Auch Affiliates stehen im Fokus: Werbung für nicht lizenzierte Angebote wird streng verfolgt und kann hohe Geldstrafen nach sich ziehen. Damit soll der Markt gezielt von grauen und schwarzen Angeboten bereinigt werden.
Fokus auf Spielerschutz
Parallel zu den wirtschaftlichen Auflagen verstärkt Rumänien den Spielerschutz. Einsatzlimits, verpflichtende Selbstsperren und Beratungsangebote für gefährdete Spieler sind inzwischen gesetzlich vorgeschrieben. Moderne Überwachungssysteme sollen auffälliges Spielverhalten frühzeitig erkennen. Damit folgt Rumänien einem Trend, den auch andere EU-Staaten setzen: Mehr Regulierung, um legale Märkte zu stärken und Spieler von unkontrollierten Angeboten fernzuhalten.

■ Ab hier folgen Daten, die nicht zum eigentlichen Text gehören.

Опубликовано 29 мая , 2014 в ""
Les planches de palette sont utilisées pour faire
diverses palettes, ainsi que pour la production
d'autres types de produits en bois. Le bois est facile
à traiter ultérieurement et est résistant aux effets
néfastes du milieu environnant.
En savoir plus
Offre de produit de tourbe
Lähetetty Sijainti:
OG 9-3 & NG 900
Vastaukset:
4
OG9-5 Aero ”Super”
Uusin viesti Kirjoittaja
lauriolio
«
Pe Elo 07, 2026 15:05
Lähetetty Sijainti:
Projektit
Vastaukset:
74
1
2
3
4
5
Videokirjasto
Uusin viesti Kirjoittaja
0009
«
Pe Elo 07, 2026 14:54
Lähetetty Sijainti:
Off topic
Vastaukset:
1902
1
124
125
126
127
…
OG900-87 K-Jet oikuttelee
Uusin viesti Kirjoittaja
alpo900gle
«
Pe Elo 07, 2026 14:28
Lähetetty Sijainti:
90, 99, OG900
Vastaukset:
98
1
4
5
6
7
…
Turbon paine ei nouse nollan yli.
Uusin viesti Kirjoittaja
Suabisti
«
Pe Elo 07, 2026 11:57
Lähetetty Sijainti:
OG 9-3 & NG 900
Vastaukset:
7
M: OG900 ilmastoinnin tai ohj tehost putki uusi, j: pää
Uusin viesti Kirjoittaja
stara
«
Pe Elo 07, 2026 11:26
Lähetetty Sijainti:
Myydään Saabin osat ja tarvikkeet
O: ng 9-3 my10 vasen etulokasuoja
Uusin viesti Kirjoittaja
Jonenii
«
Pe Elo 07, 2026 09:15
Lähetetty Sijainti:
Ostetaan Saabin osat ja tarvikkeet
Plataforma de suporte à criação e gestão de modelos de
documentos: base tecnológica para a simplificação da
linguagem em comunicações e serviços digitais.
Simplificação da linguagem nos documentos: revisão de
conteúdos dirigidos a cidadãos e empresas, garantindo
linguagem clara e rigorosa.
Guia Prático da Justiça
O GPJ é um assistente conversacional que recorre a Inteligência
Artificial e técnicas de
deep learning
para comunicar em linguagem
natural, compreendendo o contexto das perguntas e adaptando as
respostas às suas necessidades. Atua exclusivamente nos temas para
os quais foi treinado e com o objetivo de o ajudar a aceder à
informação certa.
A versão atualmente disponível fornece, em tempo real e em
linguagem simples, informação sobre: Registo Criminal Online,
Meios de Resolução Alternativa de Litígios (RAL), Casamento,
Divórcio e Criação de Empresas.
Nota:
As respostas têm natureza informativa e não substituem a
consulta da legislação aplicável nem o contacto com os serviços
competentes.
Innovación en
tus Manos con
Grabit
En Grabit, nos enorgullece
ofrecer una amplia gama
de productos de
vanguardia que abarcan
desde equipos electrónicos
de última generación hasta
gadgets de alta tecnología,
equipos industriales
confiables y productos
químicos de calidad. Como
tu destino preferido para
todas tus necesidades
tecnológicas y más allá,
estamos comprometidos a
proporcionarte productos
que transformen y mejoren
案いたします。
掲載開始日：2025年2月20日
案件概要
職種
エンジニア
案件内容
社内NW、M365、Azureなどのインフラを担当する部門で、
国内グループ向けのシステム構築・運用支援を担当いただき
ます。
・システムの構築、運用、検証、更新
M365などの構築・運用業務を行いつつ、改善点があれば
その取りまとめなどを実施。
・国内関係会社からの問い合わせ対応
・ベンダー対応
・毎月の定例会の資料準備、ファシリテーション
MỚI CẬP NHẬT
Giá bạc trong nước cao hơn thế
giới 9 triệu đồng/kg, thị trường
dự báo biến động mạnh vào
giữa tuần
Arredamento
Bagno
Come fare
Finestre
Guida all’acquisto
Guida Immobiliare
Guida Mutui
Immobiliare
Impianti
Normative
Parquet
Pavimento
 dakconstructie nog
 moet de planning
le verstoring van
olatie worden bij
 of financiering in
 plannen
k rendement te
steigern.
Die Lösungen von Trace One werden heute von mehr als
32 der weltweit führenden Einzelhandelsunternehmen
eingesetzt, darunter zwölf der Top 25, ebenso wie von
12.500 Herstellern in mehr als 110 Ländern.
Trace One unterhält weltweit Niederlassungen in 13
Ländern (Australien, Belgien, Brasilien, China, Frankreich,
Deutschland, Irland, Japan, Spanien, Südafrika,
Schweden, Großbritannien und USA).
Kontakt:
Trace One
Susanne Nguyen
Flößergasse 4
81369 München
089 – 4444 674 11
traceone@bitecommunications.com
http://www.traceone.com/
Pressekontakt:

Bedeutung für internationale Anbieter
Für internationale Glücksspiel- und Pokerplattformen macht die Reform Rumänien zu einem attraktiven, aber anspruchsvollen Markt. Anbieter müssen investieren, um die technischen und regulatorischen Anforderungen zu erfüllen, profitieren aber von klaren Rahmenbedingungen und einem wachsenden Spielerinteresse.
Die Reform zeigt, wie Länder den Spagat zwischen Marktöffnung und Kontrolle angehen. Für Spieler bedeutet sie vor allem mehr Sicherheit und ein lizenziertes, vielfältiges Spielangebot – ohne den Umweg über unklare oder riskante Seiten.